Ces mesures qui ont rogné le pouvoir d’achat
Il y a, on vient de le dire, les multiples reports qui ont démarré le quinquennat : report du PPCR et de la prime REP notamment, qui ont couté des dizaines, voire des centaines d’euros sur la durée, aux profs.
Il y a surtout, dès le début du quinquennat, l’annonce du gel du point d’indice qui sert de base au calcul du salaire des fonctionnaires. A priori, il n’y aura pas de dégel d’ici 2022.
Il y a le rétablissement du jour de carence, que les sénateurs ont par deux fois tenté de porter à trois.
Il y a aussi la hausse de la CSG, qui a été tardivement et mal compensée pour les fonctionnaires, par une prime calculée sur les revenus de l’année précédente seulement jusqu’en 2019 : à partir de 2020, la prime sera mécaniquement bloquée, avec une lente mais graduelle perte de pouvoir d’achat…

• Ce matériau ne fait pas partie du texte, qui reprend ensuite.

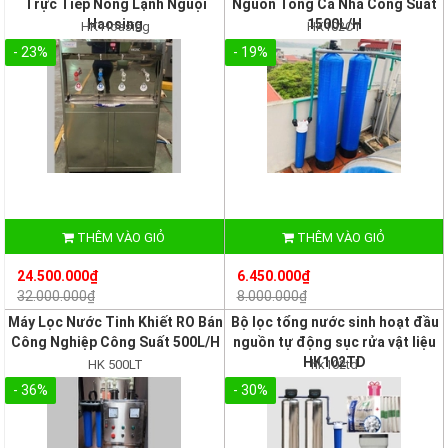
Trực Tiếp Nóng Lạnh Nguội
Nguồn Tổng Cả Nhà Công Suất
Haosing
1500L/H
HK Hoasing
HK102CT
- 23%
- 19%
THÊM VÀO GIỎ
THÊM VÀO GIỎ
24.500.000₫
6.450.000₫
32.000.000₫
8.000.000₫
Máy Lọc Nước Tinh Khiết RO Bán
Bộ lọc tổng nước sinh hoạt đầu
Công Nghiệp Công Suất 500L/H
nguồn tự động sục rửa vật liệu
HK102TD
HK 500LT
hk102td
- 36%
- 30%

On voit que le gouvernement actuel, non seulement n’a pas mis en place de mesure réellement importante en faveur du pouvoir d’achat des profs, mais a au contraire contribué à l’éroder sensiblement. Le problème a vingt ans, dit le ministre Blanquer ? Rappelons tout de même que sous la mandature précédente, le point d’indice a été dégelé et augmenté de 1,2%, les accords PPCR ont été signés, le jour de carence établi sous Sarkozy a été supprimé et la prime de l’ISAE (1200€) créée pour les profs des écoles.
Malgré cela, les profs français sont toujours parmi les moins bien payés de l’OCDE : entre 2005 et 2017, le salaire des enseignants de l’OCDE a augmenté de 8% en moyenne dans le primaire (6% dans le secondaire), tous les pays ayant augmenté leurs enseignants sur cette période sauf trois, dont la France où le salaire des instits a baissé de 10% (Regards sur l’éducation 2018, on en a parlé dans ce post sur le budget 2019)...
Malheureusement, les choses ne vont pas s’améliorer de sitôt, si on se fie à cette petite phrase du ministre Blanquer sur France Inter, peu commentée mais qui sonne à la fois comme un aveu et un programme : « Un million de personne, cela rend difficile budgétairement de faire des efforts importants ». Cela a le mérite d’être clair : les efforts seront faits à la marge.
Les enseignants pourront se consoler en consultant le sondage du Figaro où début janvier, à la question « faut-il augmenter le salaire des enseignants ? », 66% des 52 000 votants ont répondu "OUI". Si si, sur le site du Figaro.fr.